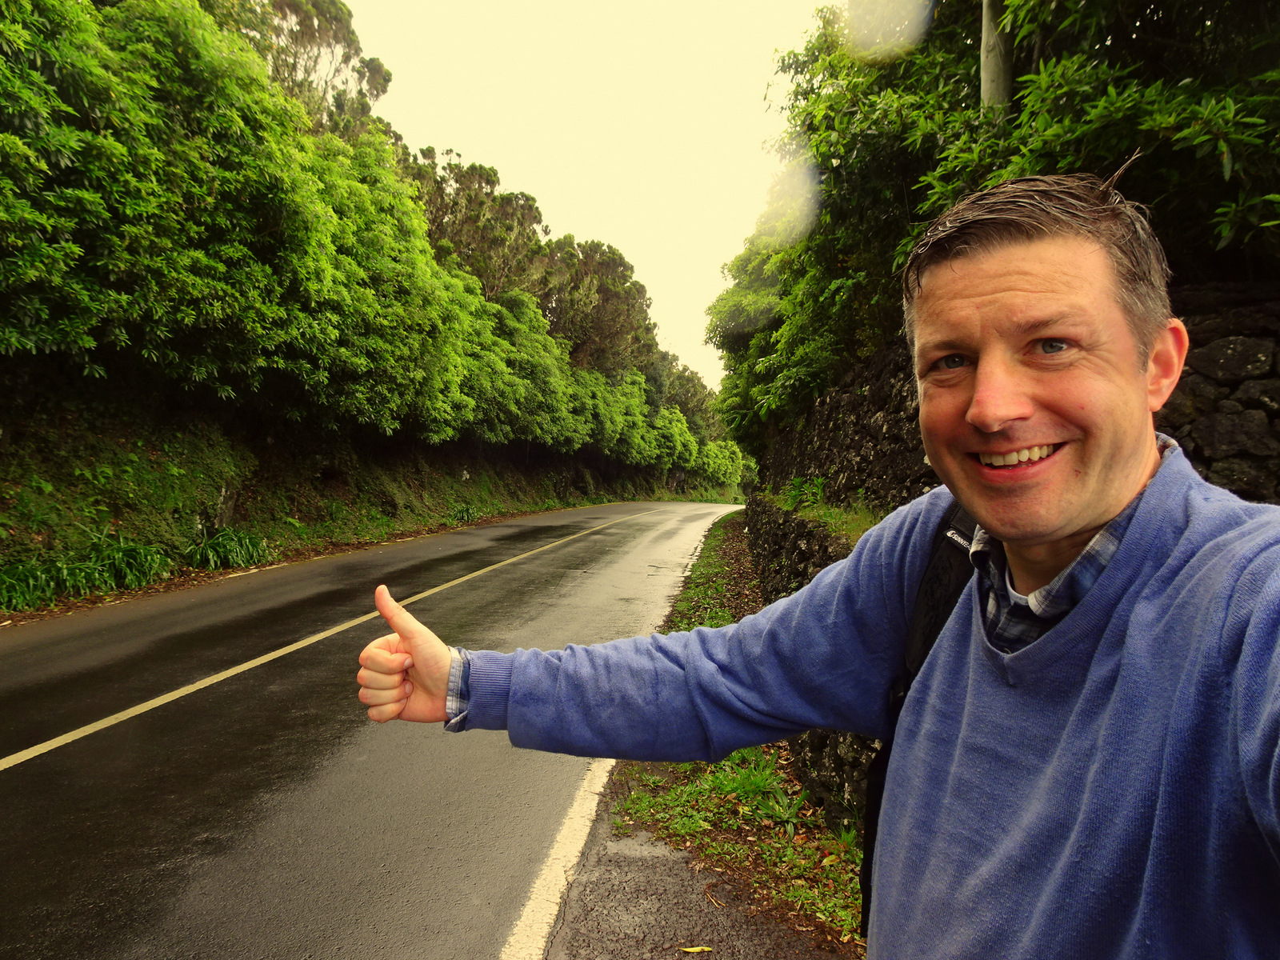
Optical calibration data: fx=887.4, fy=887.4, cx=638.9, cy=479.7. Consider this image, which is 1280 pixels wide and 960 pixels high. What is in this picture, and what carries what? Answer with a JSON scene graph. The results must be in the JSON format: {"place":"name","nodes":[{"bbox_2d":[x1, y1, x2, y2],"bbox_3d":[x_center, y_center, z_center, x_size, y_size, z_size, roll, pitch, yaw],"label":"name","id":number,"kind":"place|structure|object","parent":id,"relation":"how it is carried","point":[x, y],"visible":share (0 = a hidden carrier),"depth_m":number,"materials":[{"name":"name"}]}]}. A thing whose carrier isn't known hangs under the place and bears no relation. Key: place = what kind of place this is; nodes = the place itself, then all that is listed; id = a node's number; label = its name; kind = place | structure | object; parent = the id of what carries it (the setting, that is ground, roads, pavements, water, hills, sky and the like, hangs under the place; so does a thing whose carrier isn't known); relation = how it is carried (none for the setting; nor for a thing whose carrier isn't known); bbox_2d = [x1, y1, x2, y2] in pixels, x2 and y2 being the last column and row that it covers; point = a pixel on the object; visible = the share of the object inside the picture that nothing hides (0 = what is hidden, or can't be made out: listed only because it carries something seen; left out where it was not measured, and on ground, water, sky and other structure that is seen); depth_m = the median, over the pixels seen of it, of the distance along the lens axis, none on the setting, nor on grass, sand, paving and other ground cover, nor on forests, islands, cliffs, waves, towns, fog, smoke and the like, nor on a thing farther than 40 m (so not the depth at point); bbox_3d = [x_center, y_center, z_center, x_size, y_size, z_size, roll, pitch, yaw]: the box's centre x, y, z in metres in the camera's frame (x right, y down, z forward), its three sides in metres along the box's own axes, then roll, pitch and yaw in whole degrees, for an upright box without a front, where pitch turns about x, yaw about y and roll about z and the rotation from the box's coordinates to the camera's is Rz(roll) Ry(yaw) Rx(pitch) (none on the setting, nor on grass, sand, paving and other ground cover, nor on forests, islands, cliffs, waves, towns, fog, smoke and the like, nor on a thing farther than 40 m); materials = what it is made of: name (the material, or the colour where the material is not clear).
{"place":"outdoors","nodes":[
{"label":"outdoors","id":0,"kind":"place"},
{"bbox_2d":[0,369,717,612],"label":"embankment","id":1,"kind":"structure","parent":0,"point":[1,506],"materials":[{"name":"green plant"}]},
{"bbox_2d":[0,532,172,609],"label":"grass clump","id":2,"kind":"object","parent":1,"relation":"on","point":[126,560],"visible":0.8,"depth_m":8.98,"materials":[{"name":"green plant"}]},
{"bbox_2d":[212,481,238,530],"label":"rock","id":3,"kind":"object","parent":1,"relation":"in","point":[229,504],"visible":0.59,"depth_m":12.62,"materials":[{"name":"grey stone"}]},
{"bbox_2d":[184,524,269,570],"bbox_3d":[-5.544,0.914,11.958,1.298,0.624,1.473,1,1,6],"label":"grass clump","id":4,"kind":"object","parent":1,"relation":"on","point":[247,544],"visible":0.82,"depth_m":11.80,"materials":[{"name":"green plant"}]},
{"bbox_2d":[233,0,391,136],"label":"tree","id":5,"kind":"object","parent":1,"relation":"on","point":[350,38],"visible":0.33,"depth_m":23.20,"materials":[{"name":"plant"}]},
{"bbox_2d":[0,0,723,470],"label":"tree row","id":6,"kind":"object","parent":1,"relation":"on","point":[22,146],"visible":0.97,"depth_m":12.17,"materials":[{"name":"green plant"}]},
{"bbox_2d":[450,504,483,522],"bbox_3d":[-4.494,0.889,23.153,1.256,0.581,1.465,1,1,6],"label":"grass clump","id":7,"kind":"object","parent":1,"relation":"on","point":[465,518],"visible":0.63,"depth_m":23.02,"materials":[{"name":"green plant"}]},
{"bbox_2d":[404,143,547,298],"bbox_3d":[-6.876,-6.906,33.677,6.636,10.660,7.069,1,1,6],"label":"tree","id":8,"kind":"object","parent":1,"relation":"on","point":[505,210],"visible":0.52,"depth_m":32.71,"materials":[{"name":"brown plant"}]},
{"bbox_2d":[539,238,655,372],"label":"tree","id":9,"kind":"object","parent":1,"relation":"on","point":[632,289],"visible":0.57,"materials":[{"name":"brown plant"}]},
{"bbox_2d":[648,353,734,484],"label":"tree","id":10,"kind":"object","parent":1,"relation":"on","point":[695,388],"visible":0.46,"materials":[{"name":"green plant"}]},
{"bbox_2d":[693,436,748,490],"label":"shrub","id":11,"kind":"object","parent":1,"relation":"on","point":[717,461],"visible":0.53,"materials":[{"name":"green plant"}]},
{"bbox_2d":[0,500,748,959],"label":"road","id":12,"kind":"structure","parent":0,"point":[570,550],"materials":[{"name":"grey asphalt"}]},
{"bbox_2d":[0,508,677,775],"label":"road line","id":13,"kind":"object","parent":12,"relation":"on","point":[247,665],"visible":0.96,"depth_m":6.15,"materials":[{"name":"yellow paint"}]},
{"bbox_2d":[496,755,612,959],"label":"road marking","id":14,"kind":"object","parent":12,"relation":"on","point":[536,886],"visible":0.64,"depth_m":3.31,"materials":[{"name":"white paint"}]},
{"bbox_2d":[343,0,833,398],"label":"sky","id":15,"kind":"structure","parent":0,"point":[531,173],"materials":[{"name":"white"}]},
{"bbox_2d":[539,772,858,959],"label":"pavement","id":16,"kind":"structure","parent":0,"point":[650,905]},
{"bbox_2d":[679,944,712,954],"bbox_3d":[0.171,1.428,2.702,0.105,0.017,0.057,1,1,6],"label":"fallen leaf","id":17,"kind":"object","parent":16,"relation":"on","point":[695,950],"visible":0.99,"depth_m":2.70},
{"bbox_2d":[352,165,1279,959],"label":"man","id":18,"kind":"object","parent":16,"relation":"on","point":[1058,534],"visible":0.99,"depth_m":0.95},
{"bbox_2d":[859,503,982,941],"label":"backpack","id":19,"kind":"object","parent":18,"relation":"on","point":[865,915],"visible":0.13,"depth_m":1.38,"materials":[{"name":"black fabric"}]},
{"bbox_2d":[604,514,870,950],"label":"grass verge","id":20,"kind":"structure","parent":0,"point":[682,767],"materials":[{"name":"green plant"}]},
{"bbox_2d":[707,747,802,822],"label":"grass tuft","id":21,"kind":"object","parent":20,"relation":"on","point":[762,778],"visible":0.5,"depth_m":4.33,"materials":[{"name":"green plant"}]},
{"bbox_2d":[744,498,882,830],"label":"stone wall","id":22,"kind":"structure","parent":0,"point":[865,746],"depth_m":5.63,"materials":[{"name":"grey stone"}]},
{"bbox_2d":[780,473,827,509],"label":"plant","id":23,"kind":"object","parent":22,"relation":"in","point":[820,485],"visible":0.58,"depth_m":8.90,"materials":[{"name":"green plant"}]},
{"bbox_2d":[770,476,881,539],"label":"grass","id":24,"kind":"structure","parent":0,"point":[796,493],"visible":0.3,"materials":[{"name":"green plant"}]},
{"bbox_2d":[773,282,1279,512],"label":"stone wall","id":25,"kind":"structure","parent":0,"point":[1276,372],"depth_m":4.32,"materials":[{"name":"grey stone"}]},
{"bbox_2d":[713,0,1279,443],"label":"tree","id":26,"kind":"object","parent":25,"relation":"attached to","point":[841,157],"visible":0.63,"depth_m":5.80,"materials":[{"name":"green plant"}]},
{"label":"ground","id":27,"kind":"structure","parent":0},
{"bbox_2d":[978,0,1014,115],"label":"pole","id":28,"kind":"object","parent":27,"relation":"on","point":[986,30],"visible":0.28,"depth_m":6.34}
]}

====

◆ THE PROBLEM ◆
Write the lines above out again exactly, without any of their pictures.

◆ EXERCISE SOLUTION ◆
Optical calibration data: fx=887.4, fy=887.4, cx=638.9, cy=479.7. Consider this image, which is 1280 pixels wide and 960 pixels high. What is in this picture, and what carries what? Answer with a JSON scene graph. The results must be in the JSON format: {"place":"name","nodes":[{"bbox_2d":[x1, y1, x2, y2],"bbox_3d":[x_center, y_center, z_center, x_size, y_size, z_size, roll, pitch, yaw],"label":"name","id":number,"kind":"place|structure|object","parent":id,"relation":"how it is carried","point":[x, y],"visible":share (0 = a hidden carrier),"depth_m":number,"materials":[{"name":"name"}]}]}. A thing whose carrier isn't known hangs under the place and bears no relation. Key: place = what kind of place this is; nodes = the place itself, then all that is listed; id = a node's number; label = its name; kind = place | structure | object; parent = the id of what carries it (the setting, that is ground, roads, pavements, water, hills, sky and the like, hangs under the place; so does a thing whose carrier isn't known); relation = how it is carried (none for the setting; nor for a thing whose carrier isn't known); bbox_2d = [x1, y1, x2, y2] in pixels, x2 and y2 being the last column and row that it covers; point = a pixel on the object; visible = the share of the object inside the picture that nothing hides (0 = what is hidden, or can't be made out: listed only because it carries something seen; left out where it was not measured, and on ground, water, sky and other structure that is seen); depth_m = the median, over the pixels seen of it, of the distance along the lens axis, none on the setting, nor on grass, sand, paving and other ground cover, nor on forests, islands, cliffs, waves, towns, fog, smoke and the like, nor on a thing farther than 40 m (so not the depth at point); bbox_3d = [x_center, y_center, z_center, x_size, y_size, z_size, roll, pitch, yaw]: the box's centre x, y, z in metres in the camera's frame (x right, y down, z forward), its three sides in metres along the box's own axes, then roll, pitch and yaw in whole degrees, for an upright box without a front, where pitch turns about x, yaw about y and roll about z and the rotation from the box's coordinates to the camera's is Rz(roll) Ry(yaw) Rx(pitch) (none on the setting, nor on grass, sand, paving and other ground cover, nor on forests, islands, cliffs, waves, towns, fog, smoke and the like, nor on a thing farther than 40 m); materials = what it is made of: name (the material, or the colour where the material is not clear).
{"place":"outdoors","nodes":[
{"label":"outdoors","id":0,"kind":"place"},
{"bbox_2d":[0,369,717,612],"label":"embankment","id":1,"kind":"structure","parent":0,"point":[1,506],"materials":[{"name":"green plant"}]},
{"bbox_2d":[0,532,172,609],"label":"grass clump","id":2,"kind":"object","parent":1,"relation":"on","point":[126,560],"visible":0.8,"depth_m":8.98,"materials":[{"name":"green plant"}]},
{"bbox_2d":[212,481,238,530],"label":"rock","id":3,"kind":"object","parent":1,"relation":"in","point":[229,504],"visible":0.59,"depth_m":12.62,"materials":[{"name":"grey stone"}]},
{"bbox_2d":[184,524,269,570],"bbox_3d":[-5.544,0.914,11.958,1.298,0.624,1.473,1,1,6],"label":"grass clump","id":4,"kind":"object","parent":1,"relation":"on","point":[247,544],"visible":0.82,"depth_m":11.80,"materials":[{"name":"green plant"}]},
{"bbox_2d":[233,0,391,136],"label":"tree","id":5,"kind":"object","parent":1,"relation":"on","point":[350,38],"visible":0.33,"depth_m":23.20,"materials":[{"name":"plant"}]},
{"bbox_2d":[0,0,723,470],"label":"tree row","id":6,"kind":"object","parent":1,"relation":"on","point":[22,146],"visible":0.97,"depth_m":12.17,"materials":[{"name":"green plant"}]},
{"bbox_2d":[450,504,483,522],"bbox_3d":[-4.494,0.889,23.153,1.256,0.581,1.465,1,1,6],"label":"grass clump","id":7,"kind":"object","parent":1,"relation":"on","point":[465,518],"visible":0.63,"depth_m":23.02,"materials":[{"name":"green plant"}]},
{"bbox_2d":[404,143,547,298],"bbox_3d":[-6.876,-6.906,33.677,6.636,10.660,7.069,1,1,6],"label":"tree","id":8,"kind":"object","parent":1,"relation":"on","point":[505,210],"visible":0.52,"depth_m":32.71,"materials":[{"name":"brown plant"}]},
{"bbox_2d":[539,238,655,372],"label":"tree","id":9,"kind":"object","parent":1,"relation":"on","point":[632,289],"visible":0.57,"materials":[{"name":"brown plant"}]},
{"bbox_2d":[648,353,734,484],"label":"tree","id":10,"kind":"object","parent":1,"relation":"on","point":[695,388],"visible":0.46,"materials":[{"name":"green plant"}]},
{"bbox_2d":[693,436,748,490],"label":"shrub","id":11,"kind":"object","parent":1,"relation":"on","point":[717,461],"visible":0.53,"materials":[{"name":"green plant"}]},
{"bbox_2d":[0,500,748,959],"label":"road","id":12,"kind":"structure","parent":0,"point":[570,550],"materials":[{"name":"grey asphalt"}]},
{"bbox_2d":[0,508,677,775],"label":"road line","id":13,"kind":"object","parent":12,"relation":"on","point":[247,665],"visible":0.96,"depth_m":6.15,"materials":[{"name":"yellow paint"}]},
{"bbox_2d":[496,755,612,959],"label":"road marking","id":14,"kind":"object","parent":12,"relation":"on","point":[536,886],"visible":0.64,"depth_m":3.31,"materials":[{"name":"white paint"}]},
{"bbox_2d":[343,0,833,398],"label":"sky","id":15,"kind":"structure","parent":0,"point":[531,173],"materials":[{"name":"white"}]},
{"bbox_2d":[539,772,858,959],"label":"pavement","id":16,"kind":"structure","parent":0,"point":[650,905]},
{"bbox_2d":[679,944,712,954],"bbox_3d":[0.171,1.428,2.702,0.105,0.017,0.057,1,1,6],"label":"fallen leaf","id":17,"kind":"object","parent":16,"relation":"on","point":[695,950],"visible":0.99,"depth_m":2.70},
{"bbox_2d":[352,165,1279,959],"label":"man","id":18,"kind":"object","parent":16,"relation":"on","point":[1058,534],"visible":0.99,"depth_m":0.95},
{"bbox_2d":[859,503,982,941],"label":"backpack","id":19,"kind":"object","parent":18,"relation":"on","point":[865,915],"visible":0.13,"depth_m":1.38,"materials":[{"name":"black fabric"}]},
{"bbox_2d":[604,514,870,950],"label":"grass verge","id":20,"kind":"structure","parent":0,"point":[682,767],"materials":[{"name":"green plant"}]},
{"bbox_2d":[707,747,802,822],"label":"grass tuft","id":21,"kind":"object","parent":20,"relation":"on","point":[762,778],"visible":0.5,"depth_m":4.33,"materials":[{"name":"green plant"}]},
{"bbox_2d":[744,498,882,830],"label":"stone wall","id":22,"kind":"structure","parent":0,"point":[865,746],"depth_m":5.63,"materials":[{"name":"grey stone"}]},
{"bbox_2d":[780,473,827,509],"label":"plant","id":23,"kind":"object","parent":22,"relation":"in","point":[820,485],"visible":0.58,"depth_m":8.90,"materials":[{"name":"green plant"}]},
{"bbox_2d":[770,476,881,539],"label":"grass","id":24,"kind":"structure","parent":0,"point":[796,493],"visible":0.3,"materials":[{"name":"green plant"}]},
{"bbox_2d":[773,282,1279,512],"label":"stone wall","id":25,"kind":"structure","parent":0,"point":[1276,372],"depth_m":4.32,"materials":[{"name":"grey stone"}]},
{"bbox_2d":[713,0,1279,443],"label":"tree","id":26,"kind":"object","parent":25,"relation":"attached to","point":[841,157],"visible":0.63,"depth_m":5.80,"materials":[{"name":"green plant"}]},
{"label":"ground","id":27,"kind":"structure","parent":0},
{"bbox_2d":[978,0,1014,115],"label":"pole","id":28,"kind":"object","parent":27,"relation":"on","point":[986,30],"visible":0.28,"depth_m":6.34}
]}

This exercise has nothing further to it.